**Your assignment**. For every line below that includes the word "Lexmark", add one; report the final number and nothing else.

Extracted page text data
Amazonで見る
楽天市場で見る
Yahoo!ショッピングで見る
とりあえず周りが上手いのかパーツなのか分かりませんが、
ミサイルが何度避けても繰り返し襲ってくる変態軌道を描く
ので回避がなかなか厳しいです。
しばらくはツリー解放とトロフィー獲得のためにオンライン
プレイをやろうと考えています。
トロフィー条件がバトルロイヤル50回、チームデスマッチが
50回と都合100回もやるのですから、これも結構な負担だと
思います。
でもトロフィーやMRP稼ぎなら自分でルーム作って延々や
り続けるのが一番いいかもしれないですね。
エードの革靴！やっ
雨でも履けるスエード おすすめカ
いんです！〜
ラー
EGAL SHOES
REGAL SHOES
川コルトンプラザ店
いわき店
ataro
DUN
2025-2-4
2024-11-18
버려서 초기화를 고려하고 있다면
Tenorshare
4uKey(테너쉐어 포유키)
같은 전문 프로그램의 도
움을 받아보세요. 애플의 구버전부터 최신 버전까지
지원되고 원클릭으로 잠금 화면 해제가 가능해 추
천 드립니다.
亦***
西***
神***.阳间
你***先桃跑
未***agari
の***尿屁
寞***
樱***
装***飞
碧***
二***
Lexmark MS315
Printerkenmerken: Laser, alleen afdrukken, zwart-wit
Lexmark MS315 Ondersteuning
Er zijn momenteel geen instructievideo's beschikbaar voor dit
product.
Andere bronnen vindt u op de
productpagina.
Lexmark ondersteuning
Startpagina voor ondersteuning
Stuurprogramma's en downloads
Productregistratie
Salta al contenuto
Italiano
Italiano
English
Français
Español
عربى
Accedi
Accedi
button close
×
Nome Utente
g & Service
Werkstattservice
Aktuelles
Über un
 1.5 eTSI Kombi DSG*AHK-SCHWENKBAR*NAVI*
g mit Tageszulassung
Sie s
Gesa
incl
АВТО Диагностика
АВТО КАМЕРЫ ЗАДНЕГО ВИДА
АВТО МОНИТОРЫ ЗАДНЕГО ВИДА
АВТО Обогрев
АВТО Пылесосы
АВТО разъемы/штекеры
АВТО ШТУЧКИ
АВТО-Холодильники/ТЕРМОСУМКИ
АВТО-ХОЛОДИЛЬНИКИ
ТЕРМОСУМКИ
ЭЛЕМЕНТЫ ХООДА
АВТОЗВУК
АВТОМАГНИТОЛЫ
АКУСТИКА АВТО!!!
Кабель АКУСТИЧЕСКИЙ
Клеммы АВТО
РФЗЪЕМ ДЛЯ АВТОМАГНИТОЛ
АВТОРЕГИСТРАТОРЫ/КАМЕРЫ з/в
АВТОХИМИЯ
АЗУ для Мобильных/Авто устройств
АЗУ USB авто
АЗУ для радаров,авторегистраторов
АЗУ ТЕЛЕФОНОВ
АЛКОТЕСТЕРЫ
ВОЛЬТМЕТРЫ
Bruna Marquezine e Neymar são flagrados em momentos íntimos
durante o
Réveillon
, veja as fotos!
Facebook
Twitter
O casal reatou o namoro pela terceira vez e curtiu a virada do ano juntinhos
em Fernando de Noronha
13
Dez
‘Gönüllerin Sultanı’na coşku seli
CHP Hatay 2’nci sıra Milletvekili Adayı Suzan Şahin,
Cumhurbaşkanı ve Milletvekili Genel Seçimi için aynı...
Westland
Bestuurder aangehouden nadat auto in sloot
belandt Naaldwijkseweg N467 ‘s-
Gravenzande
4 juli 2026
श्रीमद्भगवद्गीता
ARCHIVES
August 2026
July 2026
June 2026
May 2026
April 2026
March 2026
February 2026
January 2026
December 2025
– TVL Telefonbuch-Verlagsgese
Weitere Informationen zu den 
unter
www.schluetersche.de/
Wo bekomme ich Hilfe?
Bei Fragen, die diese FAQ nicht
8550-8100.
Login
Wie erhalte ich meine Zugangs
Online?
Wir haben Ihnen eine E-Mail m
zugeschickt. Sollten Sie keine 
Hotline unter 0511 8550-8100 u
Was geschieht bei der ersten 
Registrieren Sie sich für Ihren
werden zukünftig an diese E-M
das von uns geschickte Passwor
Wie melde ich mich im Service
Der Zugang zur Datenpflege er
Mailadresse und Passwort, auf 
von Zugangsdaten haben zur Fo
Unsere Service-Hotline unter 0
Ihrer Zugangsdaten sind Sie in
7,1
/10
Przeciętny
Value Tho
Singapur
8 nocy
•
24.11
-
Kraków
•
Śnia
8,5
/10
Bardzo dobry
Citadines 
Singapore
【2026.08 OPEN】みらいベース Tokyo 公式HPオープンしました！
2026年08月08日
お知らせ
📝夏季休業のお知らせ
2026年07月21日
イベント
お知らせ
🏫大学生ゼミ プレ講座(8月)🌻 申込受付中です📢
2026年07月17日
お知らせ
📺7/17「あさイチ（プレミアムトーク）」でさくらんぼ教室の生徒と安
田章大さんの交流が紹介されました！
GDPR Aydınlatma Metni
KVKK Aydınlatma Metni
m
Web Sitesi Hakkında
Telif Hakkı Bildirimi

**Task answer**. 3